» **Отрывок текста**
************

Среди проектов Браткова, ставших знаковыми для своего времени, назовем «ArmyGirls» (2000). Эта работа была сделана фотографом на территории военного училища для женщин в Харькове; снять пародию на модную съемку художнику удалось, представившись фотографом модного журнала, тем самым уже акт съемки превратился в игру с контекстами актуального арт-процесса. Так возникла пародия на PlayBoy и модельные съемки Хельмута Ньютона, ставшие одновременно продуктами массового потребления в новой освободившейся от одних и еще не прикипевшей к другим стереотипам стране.

************

» **Данные**
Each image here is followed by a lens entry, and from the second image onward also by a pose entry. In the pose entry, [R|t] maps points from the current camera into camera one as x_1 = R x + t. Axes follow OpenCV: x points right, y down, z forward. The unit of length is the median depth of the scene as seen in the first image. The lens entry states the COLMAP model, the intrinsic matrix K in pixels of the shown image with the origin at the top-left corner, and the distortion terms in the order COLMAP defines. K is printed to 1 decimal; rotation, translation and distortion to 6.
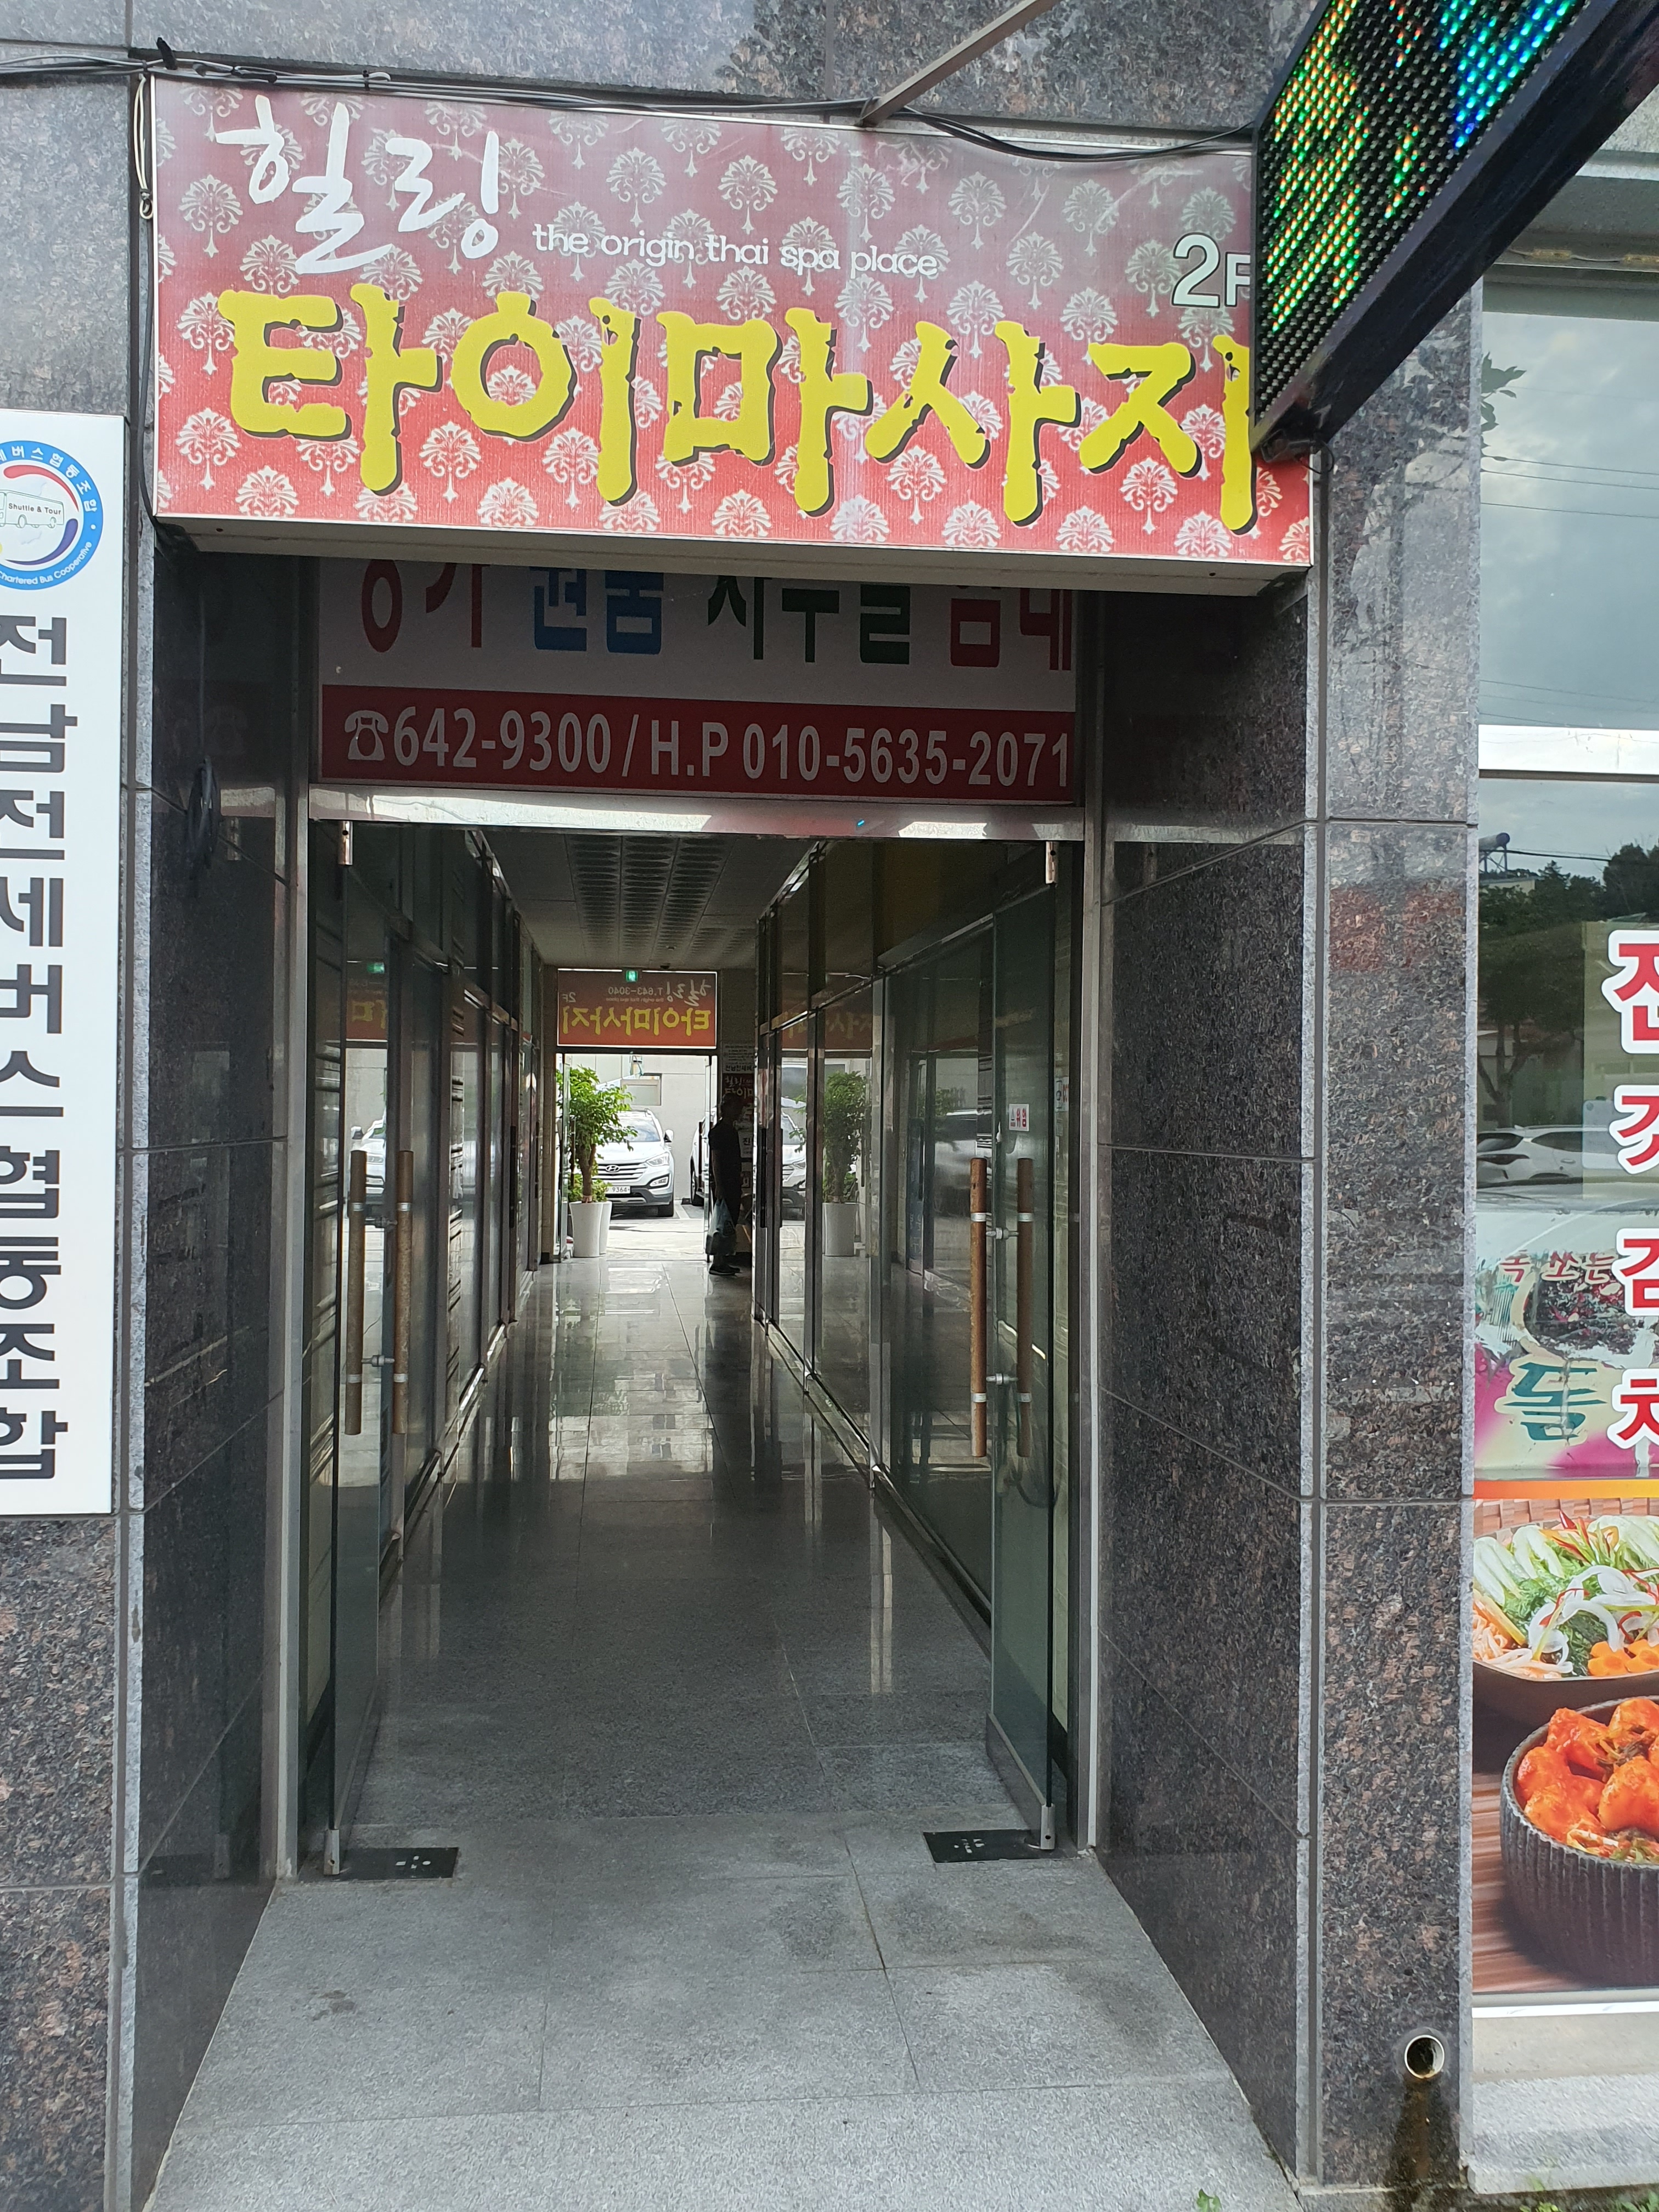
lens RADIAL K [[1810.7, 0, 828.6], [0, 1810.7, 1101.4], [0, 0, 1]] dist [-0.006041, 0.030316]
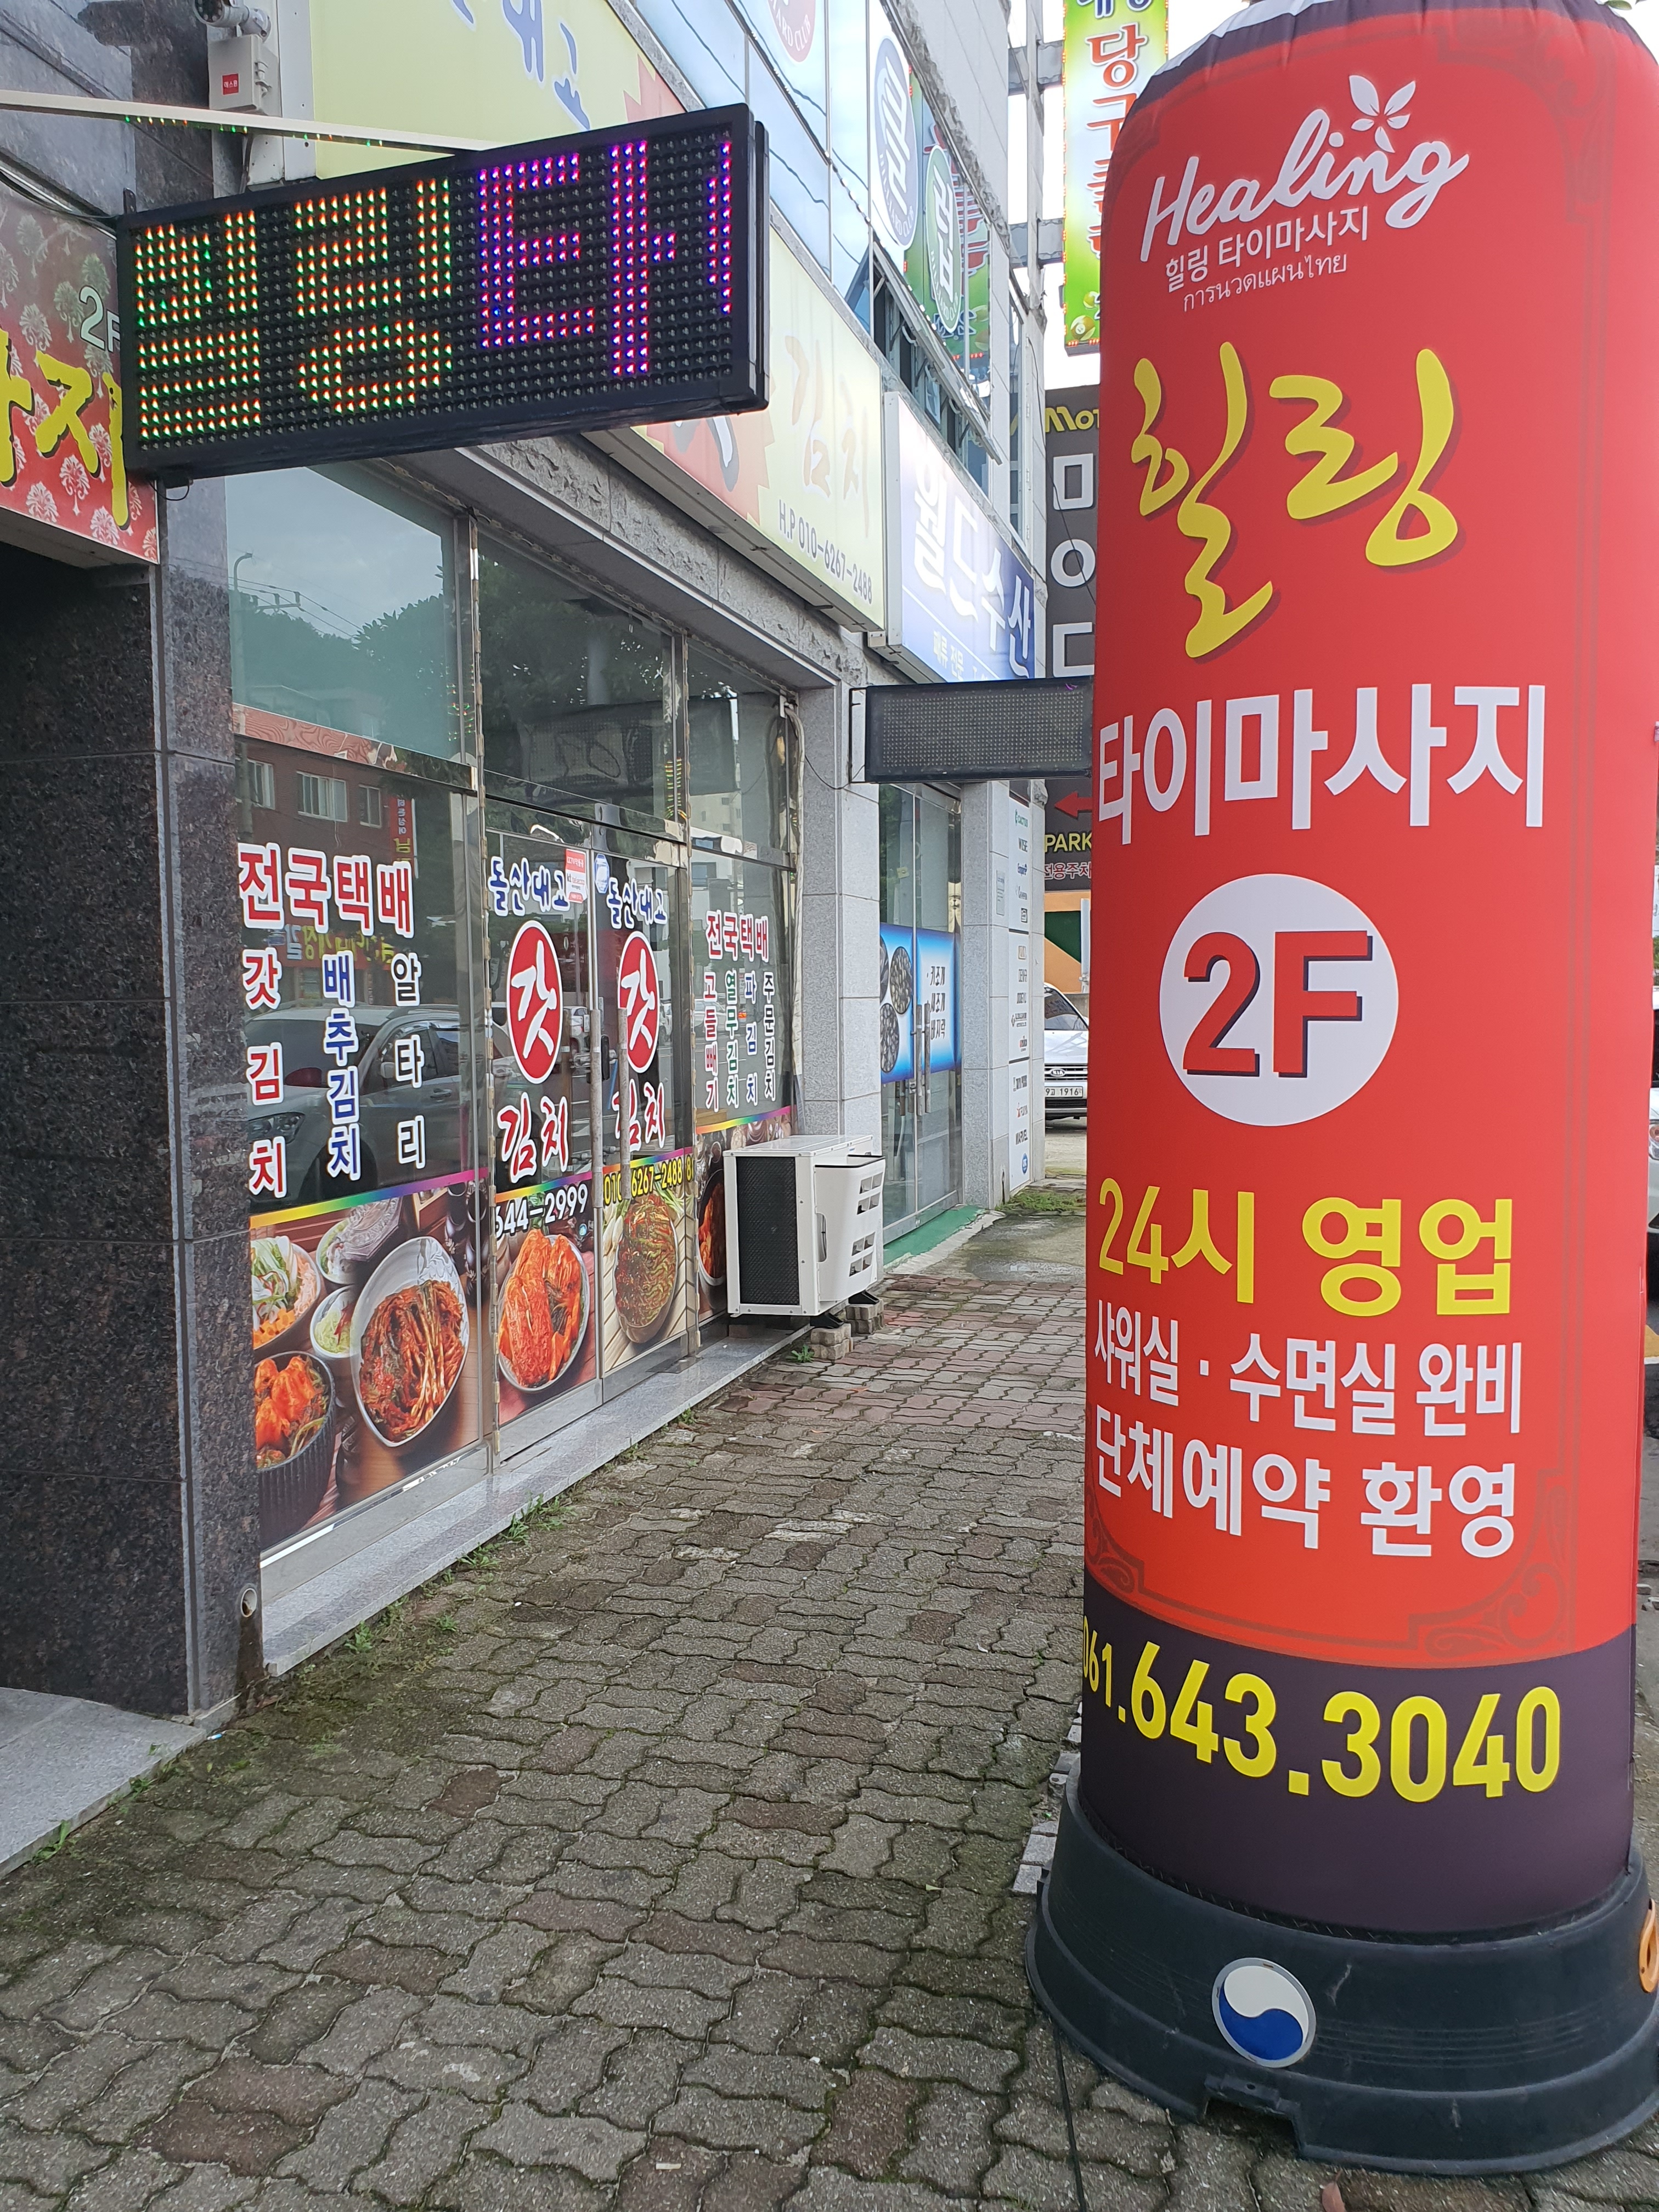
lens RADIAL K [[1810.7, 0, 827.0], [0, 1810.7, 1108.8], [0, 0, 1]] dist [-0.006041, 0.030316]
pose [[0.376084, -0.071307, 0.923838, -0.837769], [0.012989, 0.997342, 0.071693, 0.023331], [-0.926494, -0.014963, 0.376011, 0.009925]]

************

» **Что сделать**
Ответьте, пожалуйста, на вопросы по отрывку:
1. В каком году был сделан проект «ArmyGirls»?
2. Где проходила съемка этого проекта?
3. На что получилась пародия?
Строки взяты из другого источника.

» **Результат задания**
1. В 2000 году.
2. На территории военного училища для женщин в Харькове.
3. На PlayBoy и модельные съемки Хельмута Ньютона.